■ **Activity**
Return each line of the data that contains the word "upcoming".

■ **Material to process**

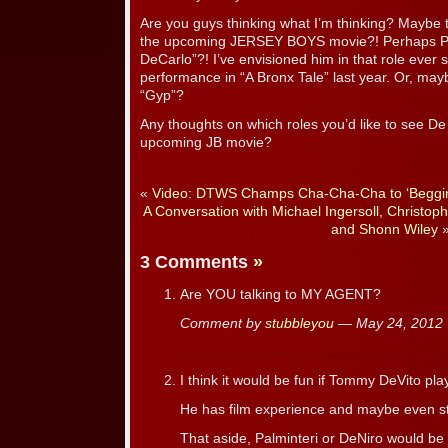
Are you guys thinking what I’m thinking? Maybe t
the upcoming JERSEY BOYS movie?! Perhaps Pal
DeCarlo”?! I’ve envisioned him in that role ever s
performance in “A Bronx Tale” last year. Or, may
“Gyp”?
Any thoughts on which roles you’d like to see De 
upcoming JB movie?
«
Video: DTWS Champs Cha-Cha-Cha to ‘Beggin
A Conversation with Michael Ingersoll, Christop
and Shonn Wiley
3 Comments
»
Are YOU talking to MY AGENT?
Comment by
stubbleyou
— May 24, 201
I think it would be fun if Tommy DeVito pl
He has film experience and maybe even st
That aside, Palminteri or DeNiro would be f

■ **Output for this exercise**
the upcoming JERSEY BOYS movie?! Perhaps Pal
upcoming JB movie?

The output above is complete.